Father Roger Gustafson, pastor of St. Hilary Church in Tiburon created an online Sunday message series called The Upside of Lockdown, designed to help parishioners or viewers focus on what they might want to start, stop, or keep as a result of living with the coronavirus pandemic this past year. (Photo by Christina Gray/Catholic San Francisco)
Feb. 4, 2021
Christina Gray
Catholic San Francisco
Though the end of the pandemic is still a tiny light at the end of a long tunnel, Father Roger Gustafson wants the lives of St. Hilary parishioners to have been changed for the better by it.
The pastor of the Tiburon parish began 2021 with a 6-week online Sunday message series called “The Upside of Lockdown,” a program designed to invite the community to discover the “spiritual upside of being in confinement.”
Vaccines are rolling out slowly in California. The state’s regional stay-at-home order was lifted on Jan. 25 after nearly a full year of on-and-off public health restrictions affecting how we live, work, worship, socialize and educate our children.

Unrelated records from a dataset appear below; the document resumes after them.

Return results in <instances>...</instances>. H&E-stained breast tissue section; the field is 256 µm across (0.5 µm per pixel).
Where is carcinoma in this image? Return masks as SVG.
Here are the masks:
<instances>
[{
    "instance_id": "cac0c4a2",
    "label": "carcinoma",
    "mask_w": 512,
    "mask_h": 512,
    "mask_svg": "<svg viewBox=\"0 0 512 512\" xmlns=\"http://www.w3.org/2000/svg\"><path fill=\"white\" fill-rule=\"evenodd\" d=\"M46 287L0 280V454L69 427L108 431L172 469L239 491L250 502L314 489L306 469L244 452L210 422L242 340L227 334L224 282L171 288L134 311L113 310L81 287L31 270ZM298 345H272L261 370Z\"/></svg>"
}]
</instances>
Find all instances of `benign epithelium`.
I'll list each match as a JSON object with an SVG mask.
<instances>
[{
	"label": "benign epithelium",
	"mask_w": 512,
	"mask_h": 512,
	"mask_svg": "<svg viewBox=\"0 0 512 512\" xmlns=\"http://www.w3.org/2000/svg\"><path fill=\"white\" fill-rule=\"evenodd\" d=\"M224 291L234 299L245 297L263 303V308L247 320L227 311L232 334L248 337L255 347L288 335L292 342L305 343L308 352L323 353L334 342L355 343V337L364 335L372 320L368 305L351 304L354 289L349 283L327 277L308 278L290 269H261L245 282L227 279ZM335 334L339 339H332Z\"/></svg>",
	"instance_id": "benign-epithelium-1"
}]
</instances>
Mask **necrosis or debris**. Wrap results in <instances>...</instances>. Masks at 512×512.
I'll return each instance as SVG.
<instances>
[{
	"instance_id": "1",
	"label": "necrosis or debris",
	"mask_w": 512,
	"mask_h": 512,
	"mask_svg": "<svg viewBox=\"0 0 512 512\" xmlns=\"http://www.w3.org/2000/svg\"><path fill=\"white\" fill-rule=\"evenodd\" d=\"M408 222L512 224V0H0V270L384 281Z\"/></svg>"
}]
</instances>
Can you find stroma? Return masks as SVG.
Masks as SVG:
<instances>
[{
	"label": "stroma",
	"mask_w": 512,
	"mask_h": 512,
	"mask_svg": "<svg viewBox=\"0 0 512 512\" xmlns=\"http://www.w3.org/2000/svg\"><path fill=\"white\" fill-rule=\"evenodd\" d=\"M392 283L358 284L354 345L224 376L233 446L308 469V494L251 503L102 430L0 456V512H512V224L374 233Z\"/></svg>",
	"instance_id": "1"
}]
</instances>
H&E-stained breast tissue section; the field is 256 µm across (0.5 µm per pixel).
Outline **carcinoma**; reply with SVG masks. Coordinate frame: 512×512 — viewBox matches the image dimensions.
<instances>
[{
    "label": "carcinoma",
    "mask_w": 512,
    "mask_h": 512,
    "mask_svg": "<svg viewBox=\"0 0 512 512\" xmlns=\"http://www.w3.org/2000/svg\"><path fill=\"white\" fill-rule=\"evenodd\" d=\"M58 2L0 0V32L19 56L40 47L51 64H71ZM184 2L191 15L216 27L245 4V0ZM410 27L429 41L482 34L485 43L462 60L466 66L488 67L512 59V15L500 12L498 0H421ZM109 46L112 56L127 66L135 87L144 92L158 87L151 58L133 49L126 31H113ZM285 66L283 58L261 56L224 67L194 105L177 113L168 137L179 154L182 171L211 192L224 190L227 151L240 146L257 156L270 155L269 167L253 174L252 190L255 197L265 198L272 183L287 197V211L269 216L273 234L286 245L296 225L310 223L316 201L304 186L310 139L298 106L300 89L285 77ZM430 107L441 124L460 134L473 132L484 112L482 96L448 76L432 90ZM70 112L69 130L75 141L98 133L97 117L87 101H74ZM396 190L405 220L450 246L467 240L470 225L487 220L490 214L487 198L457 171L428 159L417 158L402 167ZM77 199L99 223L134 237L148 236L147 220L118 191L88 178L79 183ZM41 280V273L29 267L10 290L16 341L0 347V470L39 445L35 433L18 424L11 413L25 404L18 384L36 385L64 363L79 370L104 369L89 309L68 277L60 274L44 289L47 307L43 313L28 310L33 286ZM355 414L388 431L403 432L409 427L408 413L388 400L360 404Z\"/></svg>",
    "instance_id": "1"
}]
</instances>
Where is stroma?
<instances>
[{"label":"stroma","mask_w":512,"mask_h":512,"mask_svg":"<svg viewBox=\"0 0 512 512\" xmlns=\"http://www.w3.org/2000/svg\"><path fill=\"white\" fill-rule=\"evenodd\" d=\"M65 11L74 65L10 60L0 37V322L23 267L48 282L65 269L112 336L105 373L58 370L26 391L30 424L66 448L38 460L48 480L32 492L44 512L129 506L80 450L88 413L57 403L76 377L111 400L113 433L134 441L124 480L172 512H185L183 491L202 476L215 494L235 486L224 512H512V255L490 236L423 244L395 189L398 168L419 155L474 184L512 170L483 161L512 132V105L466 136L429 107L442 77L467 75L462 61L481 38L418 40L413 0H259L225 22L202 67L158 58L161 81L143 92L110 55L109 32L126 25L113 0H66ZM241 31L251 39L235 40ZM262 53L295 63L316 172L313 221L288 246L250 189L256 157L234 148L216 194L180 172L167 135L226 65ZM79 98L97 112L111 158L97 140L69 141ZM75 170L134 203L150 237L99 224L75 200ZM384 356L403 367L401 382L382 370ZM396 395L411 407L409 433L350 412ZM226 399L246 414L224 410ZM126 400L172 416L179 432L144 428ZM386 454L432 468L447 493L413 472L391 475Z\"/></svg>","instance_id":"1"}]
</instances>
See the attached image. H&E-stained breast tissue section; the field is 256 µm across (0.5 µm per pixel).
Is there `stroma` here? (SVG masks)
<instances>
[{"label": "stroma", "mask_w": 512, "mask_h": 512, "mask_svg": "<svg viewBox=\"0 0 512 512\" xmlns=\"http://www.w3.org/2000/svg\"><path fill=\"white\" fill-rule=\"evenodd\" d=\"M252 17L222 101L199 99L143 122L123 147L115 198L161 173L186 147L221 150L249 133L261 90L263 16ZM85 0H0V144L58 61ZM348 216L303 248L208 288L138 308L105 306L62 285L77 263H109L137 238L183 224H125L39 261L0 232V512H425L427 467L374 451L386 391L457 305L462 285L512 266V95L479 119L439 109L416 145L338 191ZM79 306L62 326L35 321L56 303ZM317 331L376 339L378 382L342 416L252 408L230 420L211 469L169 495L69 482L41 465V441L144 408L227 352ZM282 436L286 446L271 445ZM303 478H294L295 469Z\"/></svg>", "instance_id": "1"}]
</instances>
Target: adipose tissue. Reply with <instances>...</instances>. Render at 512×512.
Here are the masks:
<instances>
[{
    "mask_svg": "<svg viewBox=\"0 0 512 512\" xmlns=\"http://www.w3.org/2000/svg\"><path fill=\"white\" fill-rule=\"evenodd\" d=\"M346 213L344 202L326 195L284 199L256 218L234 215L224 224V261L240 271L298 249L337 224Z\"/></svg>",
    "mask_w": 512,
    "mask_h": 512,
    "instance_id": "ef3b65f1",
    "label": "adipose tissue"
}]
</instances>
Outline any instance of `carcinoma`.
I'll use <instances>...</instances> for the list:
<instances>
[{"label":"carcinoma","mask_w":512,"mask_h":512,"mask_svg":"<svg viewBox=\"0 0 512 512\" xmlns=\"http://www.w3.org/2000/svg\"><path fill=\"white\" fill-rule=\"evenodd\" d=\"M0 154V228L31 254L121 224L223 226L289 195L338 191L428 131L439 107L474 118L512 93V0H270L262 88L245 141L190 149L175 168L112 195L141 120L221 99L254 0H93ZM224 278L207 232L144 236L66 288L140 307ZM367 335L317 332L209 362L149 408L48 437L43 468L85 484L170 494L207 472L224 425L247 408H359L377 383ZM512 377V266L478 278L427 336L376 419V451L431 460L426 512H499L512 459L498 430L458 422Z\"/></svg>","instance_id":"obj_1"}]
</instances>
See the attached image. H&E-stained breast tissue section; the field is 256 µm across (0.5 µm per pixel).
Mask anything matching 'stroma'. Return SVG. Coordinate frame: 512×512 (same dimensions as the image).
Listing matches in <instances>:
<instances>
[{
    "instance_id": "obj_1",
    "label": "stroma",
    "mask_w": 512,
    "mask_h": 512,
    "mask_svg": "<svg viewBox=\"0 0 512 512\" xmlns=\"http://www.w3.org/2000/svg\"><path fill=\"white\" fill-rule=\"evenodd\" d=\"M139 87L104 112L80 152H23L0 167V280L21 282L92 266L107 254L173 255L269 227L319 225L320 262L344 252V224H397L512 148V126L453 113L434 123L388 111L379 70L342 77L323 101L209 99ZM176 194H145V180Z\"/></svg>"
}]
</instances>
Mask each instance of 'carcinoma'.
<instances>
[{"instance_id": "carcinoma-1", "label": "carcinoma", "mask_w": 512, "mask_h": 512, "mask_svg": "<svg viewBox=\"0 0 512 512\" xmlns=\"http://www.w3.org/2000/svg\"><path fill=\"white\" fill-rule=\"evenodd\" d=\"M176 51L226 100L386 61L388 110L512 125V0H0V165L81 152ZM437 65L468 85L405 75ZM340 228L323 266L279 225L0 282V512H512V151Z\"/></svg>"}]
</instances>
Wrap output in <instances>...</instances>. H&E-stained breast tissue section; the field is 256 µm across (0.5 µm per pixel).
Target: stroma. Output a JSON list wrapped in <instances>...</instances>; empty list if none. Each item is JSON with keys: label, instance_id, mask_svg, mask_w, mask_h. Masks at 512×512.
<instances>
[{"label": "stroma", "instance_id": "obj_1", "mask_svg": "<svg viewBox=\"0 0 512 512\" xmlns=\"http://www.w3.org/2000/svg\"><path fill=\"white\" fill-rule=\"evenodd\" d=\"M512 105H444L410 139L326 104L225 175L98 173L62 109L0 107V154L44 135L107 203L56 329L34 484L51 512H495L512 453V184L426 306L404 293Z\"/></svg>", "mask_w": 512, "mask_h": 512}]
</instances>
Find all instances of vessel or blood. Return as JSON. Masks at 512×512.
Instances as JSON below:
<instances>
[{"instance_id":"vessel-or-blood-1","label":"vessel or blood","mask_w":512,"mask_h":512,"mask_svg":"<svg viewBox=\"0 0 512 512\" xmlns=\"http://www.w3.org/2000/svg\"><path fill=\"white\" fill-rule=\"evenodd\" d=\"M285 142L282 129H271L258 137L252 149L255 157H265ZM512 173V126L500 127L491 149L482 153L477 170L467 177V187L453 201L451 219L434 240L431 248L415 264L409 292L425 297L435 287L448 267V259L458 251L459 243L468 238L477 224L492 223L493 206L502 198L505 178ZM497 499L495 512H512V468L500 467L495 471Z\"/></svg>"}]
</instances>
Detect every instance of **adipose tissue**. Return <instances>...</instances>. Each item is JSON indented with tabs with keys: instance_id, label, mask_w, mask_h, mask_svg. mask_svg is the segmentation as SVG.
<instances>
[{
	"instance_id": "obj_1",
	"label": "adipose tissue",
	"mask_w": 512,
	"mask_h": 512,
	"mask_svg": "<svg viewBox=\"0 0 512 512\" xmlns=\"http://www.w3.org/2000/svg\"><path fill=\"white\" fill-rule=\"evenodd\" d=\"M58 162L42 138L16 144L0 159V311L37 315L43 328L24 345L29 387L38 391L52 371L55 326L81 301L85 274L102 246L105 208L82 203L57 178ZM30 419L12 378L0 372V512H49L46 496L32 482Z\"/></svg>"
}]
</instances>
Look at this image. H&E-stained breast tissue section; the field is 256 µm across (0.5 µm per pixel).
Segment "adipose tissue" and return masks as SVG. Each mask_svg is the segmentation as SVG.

“With all those ups and downs, maybe you haven’t thought about what you could take away from this last year,” Father Gustafson says in the first episodes of the series.
“The thing is, if you want to maintain a positive growth mindset in life it’s always a good thing to ask yourself three questions about any experience," he said. "What do I want to stop doing, what do I want to start doing, and what do I want to keep doing?”
“There are many examples of how people’s lives have improved,” Father Gustafson told Catholic San Francisco Feb. 2 about life in lockdown. Family savings accounts, for instance, have doubled according to national surveys. Some have found isolation has given them time to focus on relationships. Working from home is challenging especially for families with working parents and school-age children. But the time together not spent in a daily commute has been an unexpected luxury.
The first three weeks have focused on the home, money and ‘making a plan’ for life instead of living day to day.
The episodes are lighthearted and endearing, with Father Gustofson sharing stories from his own life.
While the topic is of the times, he said, the presentation with its professionally-shot video introduction, graphics and music is something he's been doing since he was a pastor at St. Brendan's in San Francisco.
“I preach in what’s called a 'message series format,'” he said. He takes a topic and delves into it over a 4-6 week time period on Sundays.
It's something he adopted from Church of the Nativity in Archdiocese of Baltimore, founders of the “Rebuilt” movement. The parish in decline spent five years studying the techniques used in the fastest growing churches in America, said Father Gustafson.
One of the things these churches had is common was preaching in a message series style, he said.
“It keeps people focused on a topic, you get spiritual momentum going from week to week, and it keeps people interested.”
Father Gustafson said he and his staff including director of development Lisa Rosenlund brainstormed topics for 2021. The Upside of Shutdown, was a more spontaneous choice after the state went into its second statewide lockdown in November.
He said each episode, or homily, takes about 10 hours from start to finish.
“It takes a whole lot of time,” he said and that’s a part of the Rebuilt philosophy. “The most important thing we do is the Sunday experience. If we don’t get that right we are not getting the foundation right.”
He absolutely believes it is worth the time involved when asked if it has showed up in attendence.
Like many other Catholic churches, St. Hilary's Mass attendance had been declining, said Father Gustafson. "And now, in Covid, when you count the viewers and the people who are showing up here for live Mass, we have increased by 25%.”